Что-то мы ничего не понимаем: тюль, что ли, колышется на ночном ветру, лезет в глаза? Разве герцог был крепостным Черчилля? Или просто вопли ссорящихся любовников разбудили Черчилля, и он развернул реакционную агитацию? Или герцогу традиция была дороже любви? Или любовь "поцвела-поцвела и скукожилась"? И что было дальше, что было потом? А черт его знает. Только начала разворачиваться всегда простая и всегда волнующая человеческая драма, как перед нашим носом захлопнули ставни, и, взяв за шиворот, отволокли на аукцион. Продано! Журнал поманил и обманул: ждали культа личностей, а получили отчет о культе имущества. Герцог удержал за собой состояние, "легендарная и гордая" - шкафчик... "Подарок нам не мил, когда разлюбит тот, кто подарил",- вспоминается нам, но журнал - не Шекспир, а Коко - не Офелия: все в домок. Впрочем, все это было давно и не у нас:
"...а с вами уже не случится такого; давно похоронены в
братской могиле и граф, и графиня, и эта Петрова".
У нас такого случиться просто не может, потому что наши личности бедны, как церковные крысы, голы и босы, обносились до Гуччи. Сами не местные. Поведанные ими рассказы о неизбывной нищете хочется перенести крупными буквами на картонки и стоять с ними в переходах метро. Личности, распрошенные журналом, украсившие обложку первых же двух номеров, страшно близки к народу: "мал, как мы".

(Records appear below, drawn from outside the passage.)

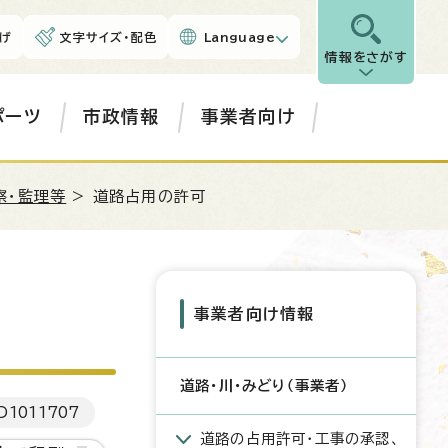
げ
文字サイズ・配色
Language
情報をさがす
ポーツ
市政情報
事業者向け
察・監理等
> 道路占用の許可
事業者向け情報
道路・川・みどり（事業者）
D
1011707
道路の占用許可・工事の承認、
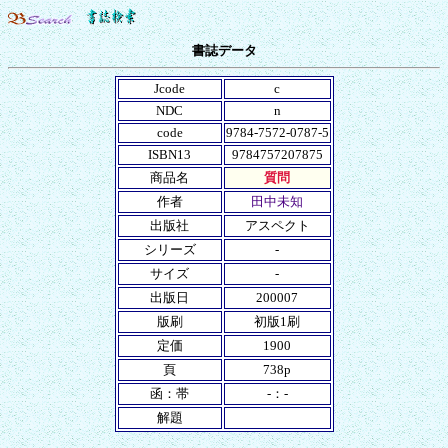
書誌データ
Jcode
c
NDC
n
code
9784-7572-0787-5
ISBN13
9784757207875
商品名
質問
作者
田中未知
出版社
アスペクト
シリーズ
-
サイズ
-
出版日
200007
版刷
初版1刷
定価
1900
頁
738p
函：帯
-：-
解題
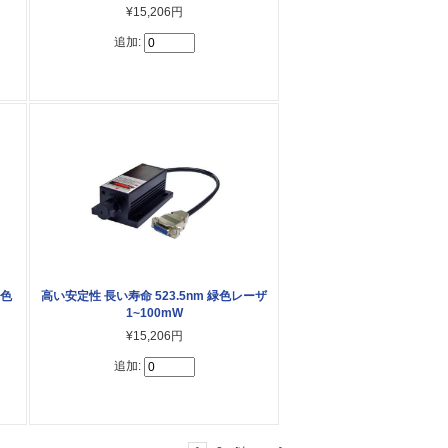
¥15,206円
追加:
緑色
高い安定性 長い寿命 523.5nm 緑色レーザ
1~100mW
¥15,206円
追加:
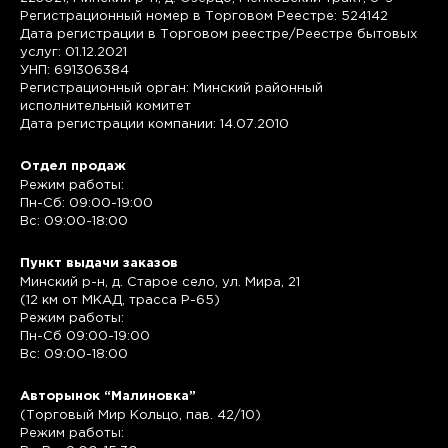
Регистрационный номер в Торговом Реестре: 524142
Дата регистрации в Торговом реестре/Реестре бытовых
услуг: 01.12.2021
УНП: 691306384
Регистрационный орган: Минский районный
исполнительный комитет
Дата регистрации компании: 14.07.2010
Отдел продаж
Режим работы:
Пн-Сб: 09:00-19:00
Вс: 09:00-18:00
Пункт выдачи заказов
Минский р-н, д. Старое село, ул. Мира, 21
(12 км от МКАД, трасса P-65)
Режим работы:
Пн-Сб 09:00-19:00
Вс: 09:00-18:00
Авторынок “Малиновка”
(Торговый Мир Кольцо, пав. 42/10)
Режим работы:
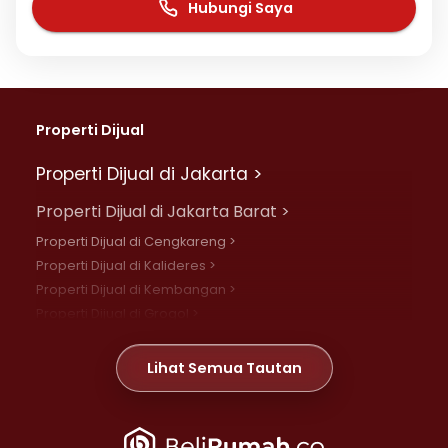
Hubungi Saya
Properti Dijual
Properti Dijual di Jakarta >
Properti Dijual di Jakarta Barat >
Properti Dijual di Cengkareng >
Properti Dijual di Kalideres >
Properti Dijual di Kembangan >
Properti Dijual di Grogol >
Properti Dijual di Daan Mogot >
Properti Dijual di Meruya >
Lihat Semua Tautan
Properti Dijual di Jelambar >
Properti Dijual di Joglo >
Properti Dijual di Jakarta Pusat >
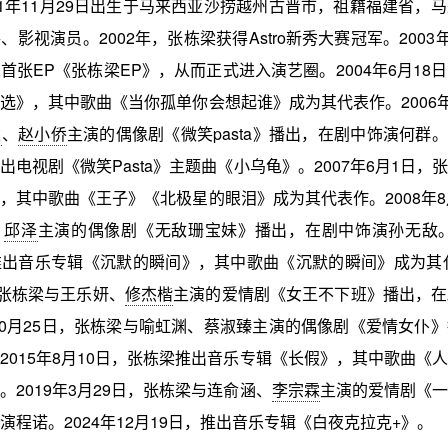
81年11月29日出生于马来西亚沙捞越州古晋市，祖籍福建省，
影视演员。2002年，张栋梁获得Astro新秀大赛冠军。2003
首张EP《张栋梁EP》，从而正式进入演艺圈。2004年6月18
选》，其中歌曲《当你孤单你会想起谁》成为其代表作。2006年
凌
、
赵小侨
主演的偶像剧《微笑pasta》播出，在剧中饰演何群。2
出电视剧《微笑Pasta》主题曲《小乌龟》。2007年6月1日，
，其中歌曲《王子》《北极星的眼泪》成为其代表作。2008年8
、
邱泽
主演的偶像剧《无敌珊宝妹》播出，在剧中饰演孙无敌。2
出音乐专辑《沉默的瞬间》，其中歌曲《沉默的瞬间》成为其代
，张栋梁与王乐妍、
修杰楷
主演的爱情剧《女王不下班》播出，在
年10月25日，张栋梁与喻虹渊、蔡淑臻主演的偶像剧《爱情女仆
2015年8月10日，张栋梁推出音乐专辑《长假》，其中歌曲《
。2019年3月29日，张栋梁与连俞涵、
李宗霖
主演的爱情剧《一
演程诺。2024年12月19日，推出音乐专辑《白夜克拉克+》。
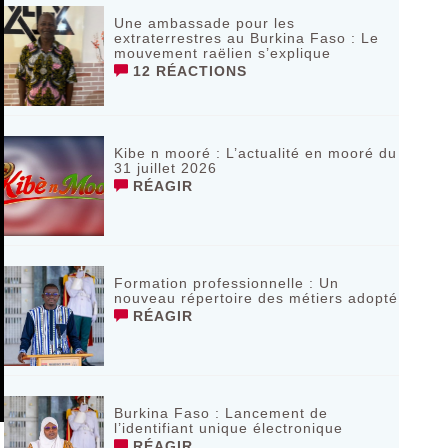
Une ambassade pour les
extraterrestres au Burkina Faso : Le
mouvement raëlien s’explique
12 RÉACTIONS
Kibe n mooré : L’actualité en mooré du
31 juillet 2026
RÉAGIR
Formation professionnelle : Un
nouveau répertoire des métiers adopté
RÉAGIR
Burkina Faso : Lancement de
l’identifiant unique électronique
RÉAGIR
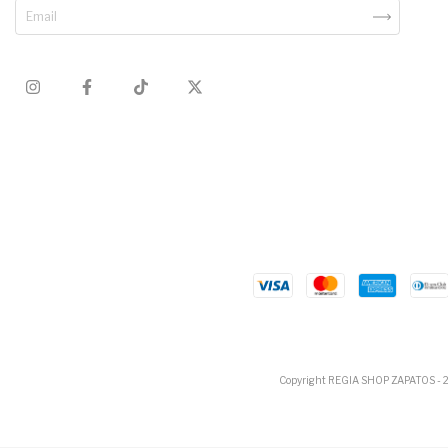
Copyright REGIA SHOP ZAPATOS - 202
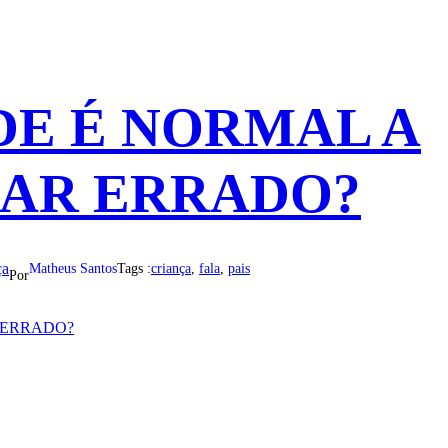
DE É NORMAL A
LAR ERRADO?
ça
Matheus Santos
Tags :
criança
, 
fala
, 
pais
Por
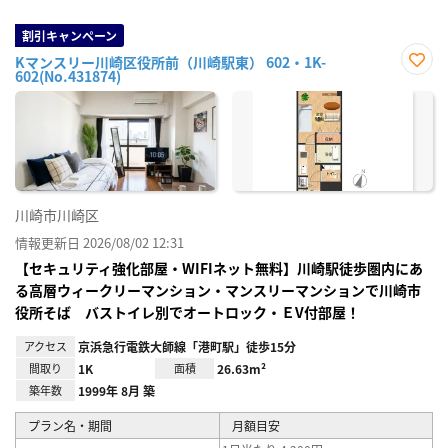
割引キャンペーン
Kマンスリー川崎区役所前（川崎駅東） 602・1K-
602(No.431874)
お気
に入
り登
録
川崎市川崎区
情報更新日 2026/08/02 12:31
【セキュリティ強化部屋・WIFIネット無料】川崎駅徒歩圏内にあ
る高層ウィークリーマンション・マンスリーマンションで川崎市
役所そば バストイレ別でオートロック・ＥV付部屋！
アクセス
京浜急行電鉄大師線「港町駅」徒歩15分
間取り
1K
面積
26.63m²
築年数
1999年 8月 築
プラン名・期間
月額目安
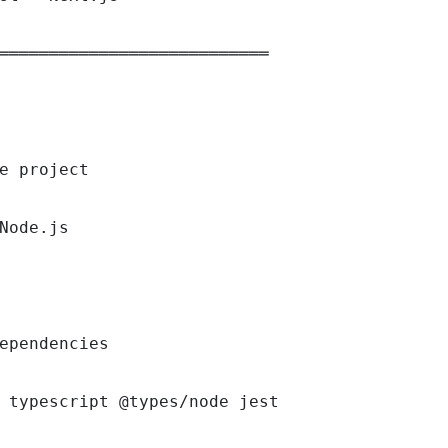
═══════════════════════════

e project

Node.js

ependencies

 typescript @types/node jest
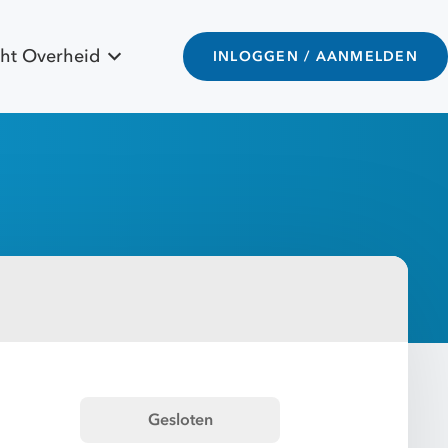
ht Overheid
INLOGGEN / AANMELDEN
Gesloten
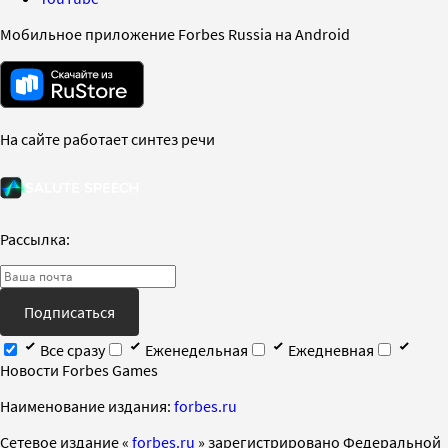
Мобильное приложение Forbes Russia на Android
На сайте работает синтез речи
Рассылка:
Подписаться
Все сразу
Еженедельная
Ежедневная
Новости Forbes Games
Наименование издания:
forbes.ru
Cетевое издание «
forbes.ru
» зарегистрировано Федеральной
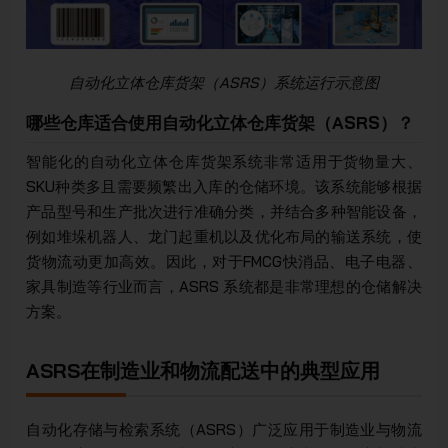
自动化立体仓库货架（ASRS）系统运行示意图
哪些仓库适合使用自动化立体仓库货架（ASRS）？
智能化的自动化立体仓库货架系统非常适用于货物量大、
SKU种类多且需要频繁出入库的仓储环境。该系统能够根据
产品型号和生产批次进行准确分类，并结合多种智能设备，
例如堆垛机器人、龙门起重机以及优化布局的输送系统，使
货物流动更加高效。因此，对于FMCG快消品、电子电器、
家具制造等行业而言，ASRS 系统都是非常理想的仓储解决
方案。
ASRS在制造业和物流配送中的典型应用
自动化存储与检索系统（ASRS）广泛应用于制造业与物流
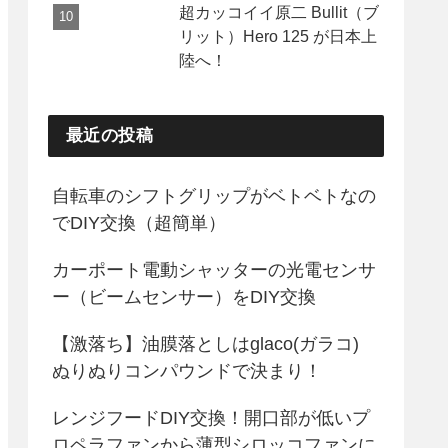
超カッコイイ原二 Bullit（ブ
リット）Hero 125 が日本上
陸へ！
最近の投稿
自転車のシフトグリップがベトベトなの
でDIY交換（超簡単）
カーポート電動シャッターの光電センサ
ー（ビームセンサー）をDIY交換
【激落ち】油膜落としはglaco(ガラコ)
ぬりぬりコンパウンドで決まり！
レンジフードDIY交換！開口部が低いプ
ロペラファンから薄型シロッコファンに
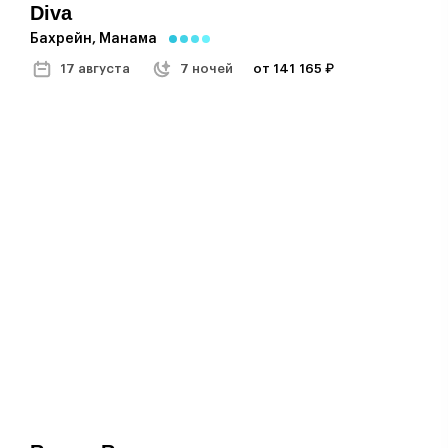
Diva
Бахрейн, Манама
17 августа
7 ночей
от 141 165 ₽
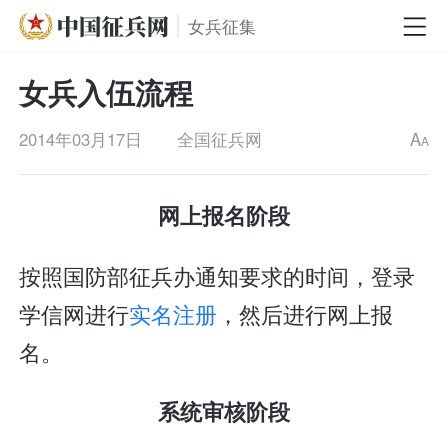
女兵征集
女兵入伍流程
2014年03月17日
全国征兵网
A
A
网上报名阶段
按照国防部征兵办通知要求的时间，登录
学信网进行
实名注册
，然后进行网上报
名。
系统审核阶段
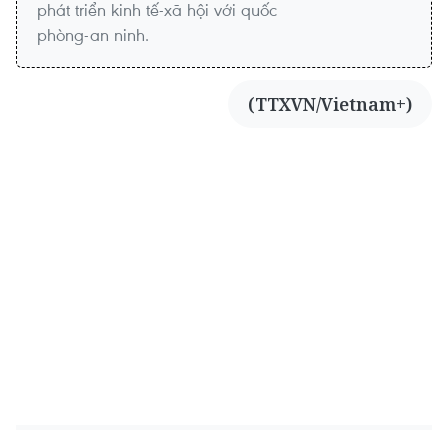
phát triển kinh tế-xã hội với quốc
phòng-an ninh.
(TTXVN/Vietnam+)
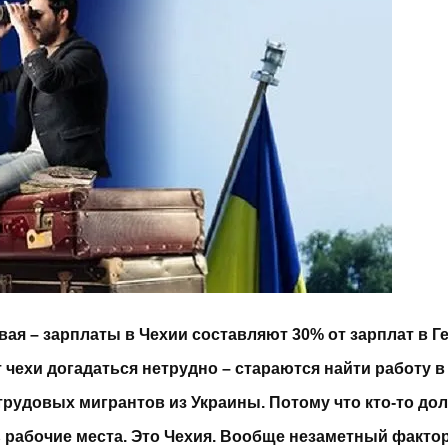
вая – зарплаты в Чехии составляют 30% от зарплат в Г
 чехи догадаться нетрудно – стараются найти работу в
трудовых мигрантов из Украины. Потому что кто-то до
 рабочие места. Это Чехия. Вообще незаметный факто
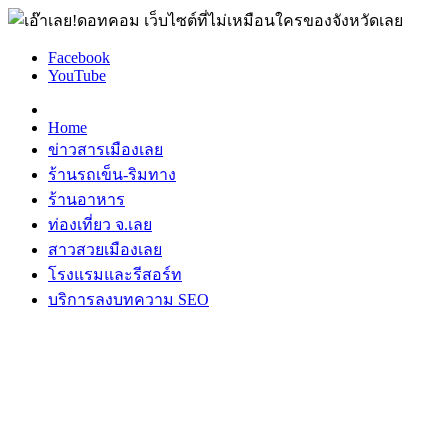
Facebook
YouTube
Home
ข่าวสารเมืองเลย
ร้านรถเข็น-ริมทาง
ร้านอาหาร
ท่องเที่ยว จ.เลย
สาวสวยเมืองเลย
โรงแรมและรีสอร์ท
บริการลงบทความ SEO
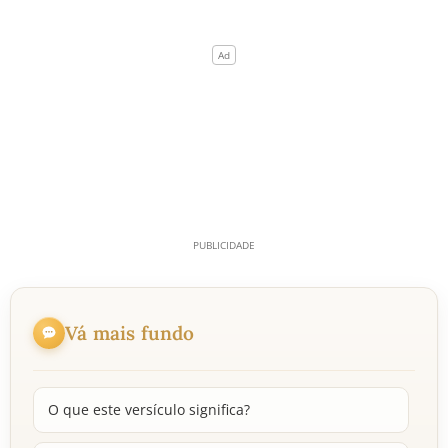
Vá mais fundo
O que este versículo significa?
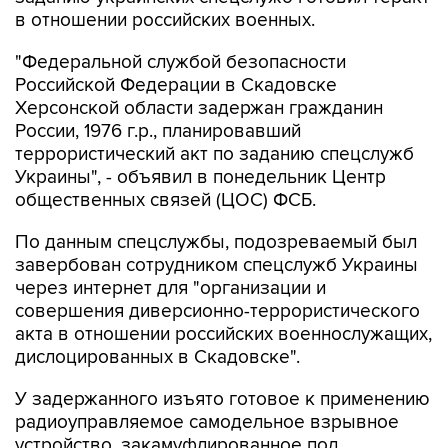
в отношении российских военных.
"Федеральной службой безопасности
Российской Федерации в Скадовске
Херсонской области задержан гражданин
России, 1976 г.р., планировавший
террористический акт по заданию спецслужб
Украины", - объявил в понедельник Центр
общественных связей (ЦОС) ФСБ.
По данным спецслужбы, подозреваемый был
завербован сотрудником спецслужб Украины
через интернет для "организации и
совершения диверсионно-террористического
акта в отношении российских военнослужащих,
дислоцированных в Скадовске".
У задержанного изъято готовое к применению
радиоуправляемое самодельное взрывное
устройство, закамуфлированное под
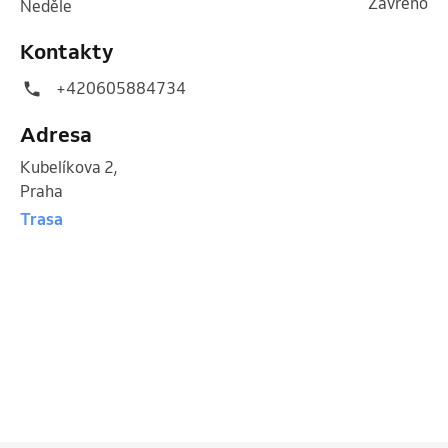
Zavřeno
neděle
Kontakty
+420605884734
Adresa
Kubelíkova 2
,
Praha
Trasa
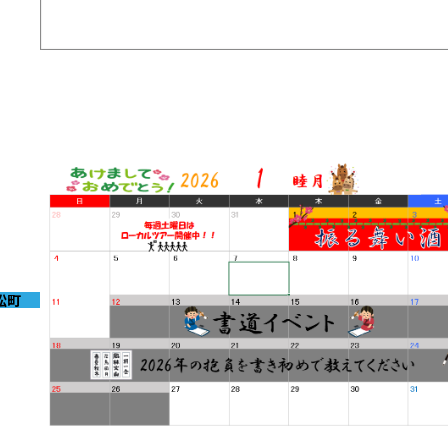
2026-01-28
モバイルバッテリーのご使用に関するお願い
松町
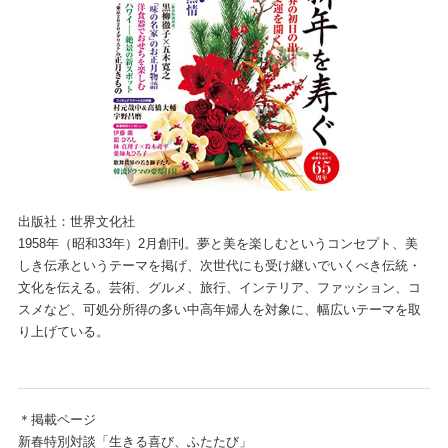
出版社：世界文化社
1958年（昭和33年）2月創刊。夢と美を楽しむというコンセプト、美
しき伝承というテーマを掲げ、次世代にも受け継いでいくべき伝統・
文化を伝える。芸術、グルメ、旅行、インテリア、ファッション、コ
スメなど、可処分所得の多い中高年婦人を対象に、幅広いテーマを取
り上げている。
＊掲載ページ
新春特別対談「生きる喜び、ふたたび」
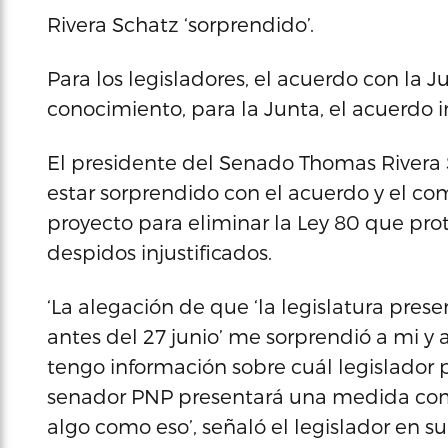
Rivera Schatz ‘sorprendido’.
Para los legisladores, el acuerdo con la Ju
conocimiento, para la Junta, el acuerdo i
El presidente del Senado Thomas Rivera 
estar sorprendido con el acuerdo y el co
proyecto para eliminar la Ley 80 que pro
despidos injustificados.
‘La alegación de que ‘la legislatura pres
antes del 27 junio’ me sorprendió a mi 
tengo información sobre cuál legislador 
senador PNP presentará una medida com
algo como eso’, señaló el legislador en su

"Я далеко не так богат, как может показаться",
делится Юрий Башмет. Как и вы, читатель, он не может обеспечить себе безбедную старость: на брюхе шелк, а в брюхе щелк. Так же прост и Борис Березовский:
"Плоть от плоти сограждан усталых, я горжусь, что в их
тесном строю в магазине, в кино, на вокзалах я последняя в кассу
стою,- строчки Беллы Ахмадулиной, под которыми я готов
подписаться".
(Кто как, а я бы нервничала, если бы за мной в кассу стоял, плотно и тесно, усталый Березовский. Белла Ахатовна - другое дело.) Домики у обоих сирые, но им нравятся, устраивают, чего там. Не графья. Борис Абрамыч живет на казенной даче с инвентарными бирками, но, как истинный бомж, привык не замечать их:
"чувствую себя здесь вполне комфортно". "Нет, мне дом
нравится. Роскоши в нем нет, но..."
вторит Юрий Абрамыч, сам, своими музыкальными руками прикрутивший пепельницу в туалете своей избушки с японским садом, бассейном с подогревом, подземным туннелем, ведущим в бильярдную и сауну. Юрий Абрамыч опростился по-толстовски:
"когда мой старенький "мерс" дребезжит по Москве..."
Бориса Абрамыча
"материальные и бытовые проблемы занимают столь мало, что о
них и говорить совестно".
Он и нам завещает:
"поверьте, в психологическом смысле не имеет принципиального
значения, богат ты или беден".
Так что отойдите скромно в сторонку и не чувствуйте разницы. Только не пристраивайтесь в хвост за Борис Абрамычем, спрашивая, что дают: он последняя, и просил не занимать:
"в этом смысле я опасный человек".
Похоже, что тема подарков, пронизывающая журнальные материалы, не случайна: журналу так хочется еще и еще поговорить про чужие деньги, но участники беседы - нищие, и создается некая неловкость; подарок же словно бы не имеет цены. То есть денег он стоит, но не моих, а так, чьих-то. И разговор сразу становится легким, праздничным: с днем рожденья поздравит и, наверно, оставит мне в подарок пятьсот эскимо. Что это у вас за джип там, Юрий Абрамович? Какой джип? Ах, джип-то...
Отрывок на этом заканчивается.